■ **To do**: List each line of the rows that contains the word "this". Only matches in the same case count.

Source data:
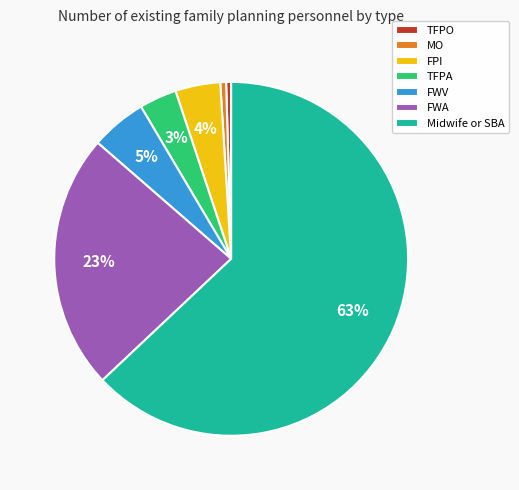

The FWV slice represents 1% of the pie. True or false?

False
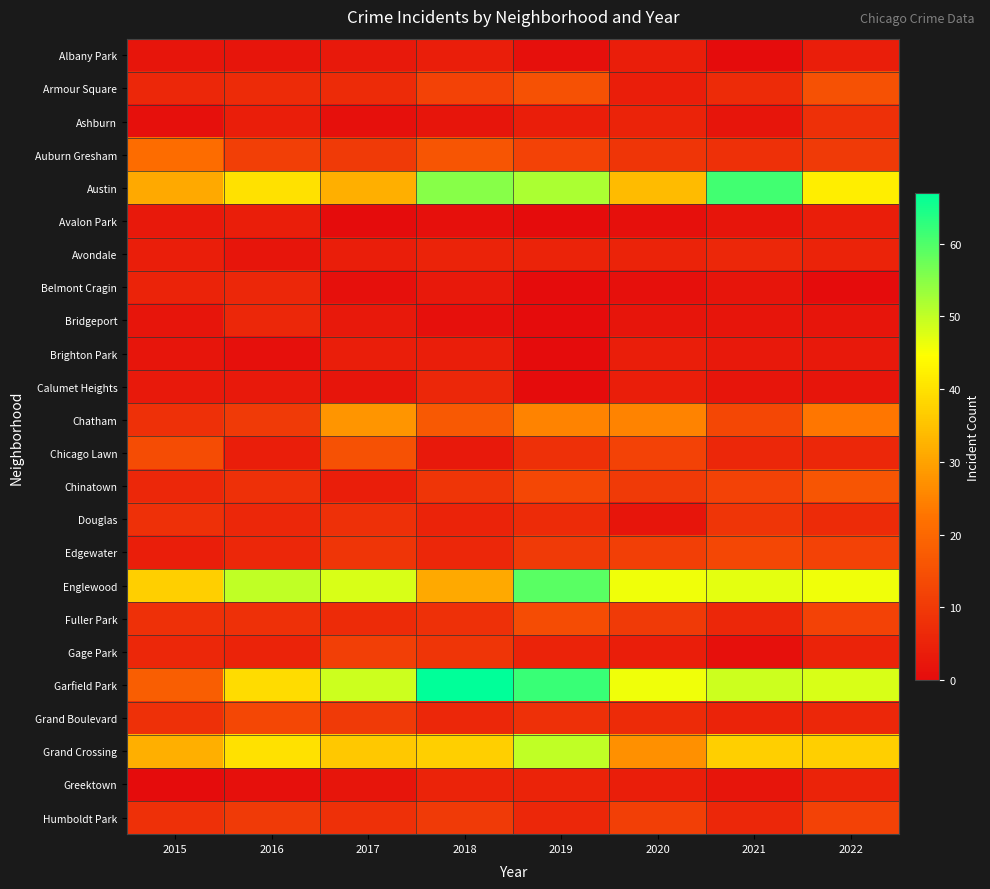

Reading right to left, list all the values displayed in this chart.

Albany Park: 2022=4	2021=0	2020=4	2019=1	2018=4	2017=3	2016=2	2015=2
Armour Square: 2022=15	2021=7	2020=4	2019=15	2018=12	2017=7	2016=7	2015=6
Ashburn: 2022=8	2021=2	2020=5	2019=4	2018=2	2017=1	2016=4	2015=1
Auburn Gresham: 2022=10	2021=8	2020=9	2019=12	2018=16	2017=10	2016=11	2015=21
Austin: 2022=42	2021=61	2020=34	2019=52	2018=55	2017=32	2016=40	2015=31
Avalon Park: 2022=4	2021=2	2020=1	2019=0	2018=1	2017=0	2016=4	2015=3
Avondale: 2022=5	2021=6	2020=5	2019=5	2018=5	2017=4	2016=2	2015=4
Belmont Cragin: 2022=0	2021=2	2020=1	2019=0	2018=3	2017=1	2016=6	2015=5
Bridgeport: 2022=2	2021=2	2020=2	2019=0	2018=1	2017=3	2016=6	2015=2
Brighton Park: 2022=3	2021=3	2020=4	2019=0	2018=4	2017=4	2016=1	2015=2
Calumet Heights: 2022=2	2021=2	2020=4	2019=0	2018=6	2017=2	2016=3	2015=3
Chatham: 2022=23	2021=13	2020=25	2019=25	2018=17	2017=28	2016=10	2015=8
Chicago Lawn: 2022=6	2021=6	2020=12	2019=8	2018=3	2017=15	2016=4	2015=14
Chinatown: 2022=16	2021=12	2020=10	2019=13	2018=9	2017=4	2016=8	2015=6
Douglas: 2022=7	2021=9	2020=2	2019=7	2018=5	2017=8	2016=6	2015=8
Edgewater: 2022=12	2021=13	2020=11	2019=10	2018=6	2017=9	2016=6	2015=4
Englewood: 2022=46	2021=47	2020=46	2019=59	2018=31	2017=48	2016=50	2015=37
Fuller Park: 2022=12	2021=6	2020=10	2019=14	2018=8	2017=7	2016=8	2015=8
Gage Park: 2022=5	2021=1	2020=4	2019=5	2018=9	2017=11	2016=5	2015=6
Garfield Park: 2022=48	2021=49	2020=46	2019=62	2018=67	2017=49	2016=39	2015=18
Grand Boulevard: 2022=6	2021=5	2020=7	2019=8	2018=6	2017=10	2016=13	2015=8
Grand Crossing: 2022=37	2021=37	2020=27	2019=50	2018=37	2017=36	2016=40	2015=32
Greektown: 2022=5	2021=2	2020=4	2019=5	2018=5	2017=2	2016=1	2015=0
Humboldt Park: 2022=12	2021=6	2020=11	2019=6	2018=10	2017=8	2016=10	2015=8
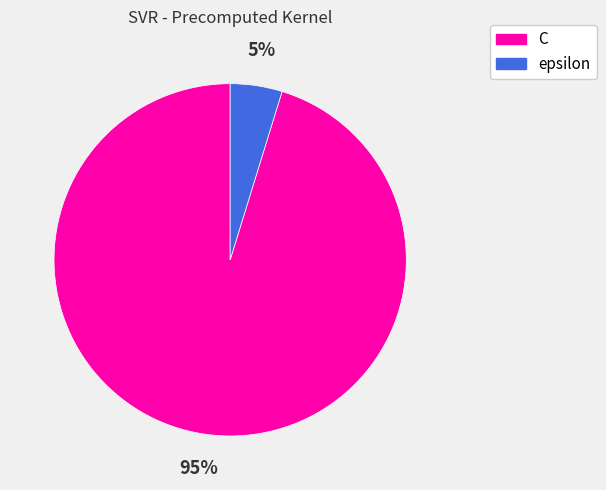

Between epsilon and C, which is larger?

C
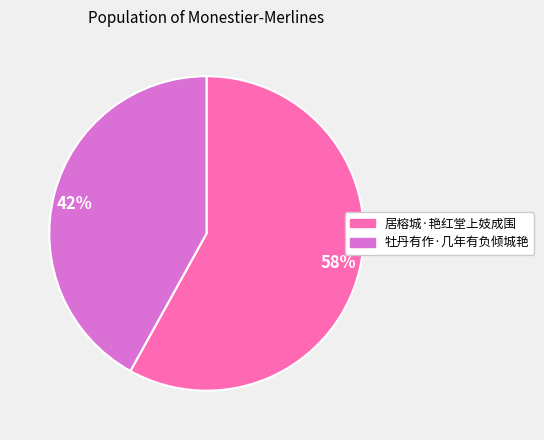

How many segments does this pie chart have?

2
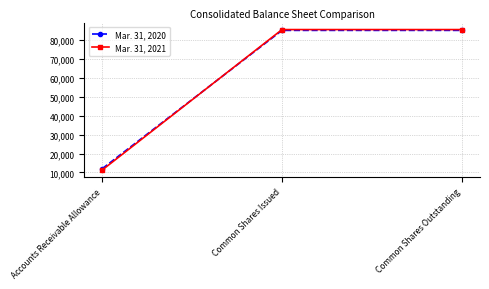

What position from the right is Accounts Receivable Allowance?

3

■ **Expected answer**:
Reading right to left, list all the values displayed in this chart.
How many segments does this pie chart have?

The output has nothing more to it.